### ABOUT THIS EXERCISE
The answer must consist of every line in the data that contains "является".

---+---

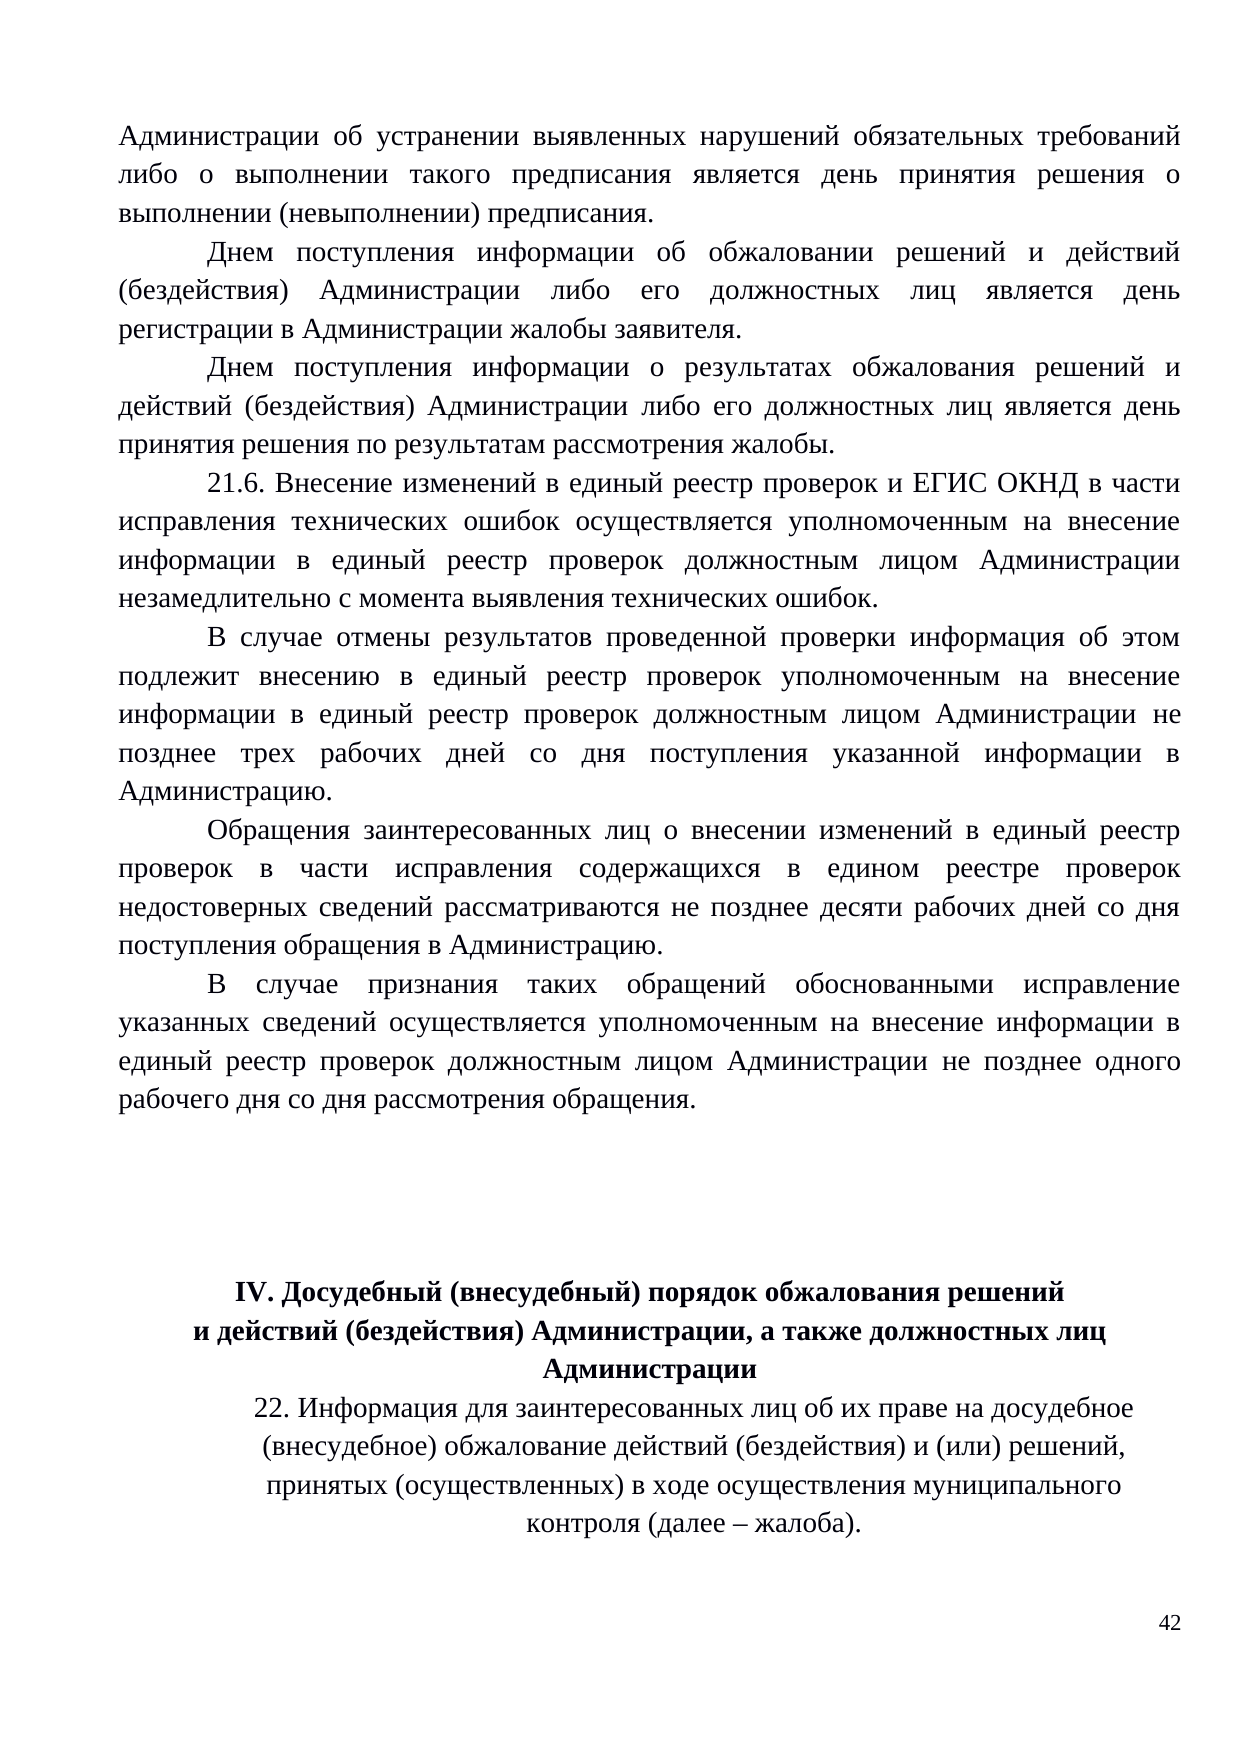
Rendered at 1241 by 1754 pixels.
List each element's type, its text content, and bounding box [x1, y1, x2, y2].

text и действий (бездействия) Администрации, а также должностных лиц Администрации [118, 1313, 1181, 1385]
text Обращения заинтересованных лиц о внесении изменений в единый реестр проверок в части исправления содержащихся в едином реестре проверок недостоверных сведений рассматриваются не позднее десяти рабочих дней со дня поступления обращения в Администрацию. [118, 812, 1181, 961]
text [118, 118, 1181, 229]
text 22. Информация для заинтересованных лиц об их праве на досудебное (внесудебное) обжалование действий (бездействия) и (или) решений, принятых (осуществленных) в ходе осуществления муниципального контроля (далее – жалоба). [207, 1390, 1181, 1539]
text В случае признания таких обращений обоснованными исправление указанных сведений осуществляется уполномоченным на внесение информации в единый реестр проверок должностным лицом Администрации не позднее одного рабочего дня со дня рассмотрения обращения. [118, 966, 1181, 1115]
text Днем поступления информации об обжаловании решений и действий (бездействия) Администрации либо его должностных лиц является день регистрации в Администрации жалобы заявителя. [118, 234, 1181, 344]
text Днем поступления информации о результатах обжалования решений и действий (бездействия) Администрации либо его должностных лиц является день принятия решения по результатам рассмотрения жалобы. [118, 349, 1181, 460]
text В случае отмены результатов проведенной проверки информация об этом подлежит внесению в единый реестр проверок уполномоченным на внесение информации в единый реестр проверок должностным лицом Администрации не позднее трех рабочих дней со дня поступления указанной информации в Администрацию. [118, 619, 1181, 807]
subtitle IV. Досудебный (внесудебный) порядок обжалования решений [118, 1274, 1181, 1308]
text 21.6. Внесение изменений в единый реестр проверок и ЕГИС ОКНД в части исправления технических ошибок осуществляется уполномоченным на внесение информации в единый реестр проверок должностным лицом Администрации незамедлительно с момента выявления технических ошибок. [118, 465, 1181, 614]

---+---

### ANSWER SECTION
text Днем поступления информации об обжаловании решений и действий (бездействия) Администрации либо его должностных лиц является день регистрации в Администрации жалобы заявителя. [118, 234, 1181, 344]
text Днем поступления информации о результатах обжалования решений и действий (бездействия) Администрации либо его должностных лиц является день принятия решения по результатам рассмотрения жалобы. [118, 349, 1181, 460]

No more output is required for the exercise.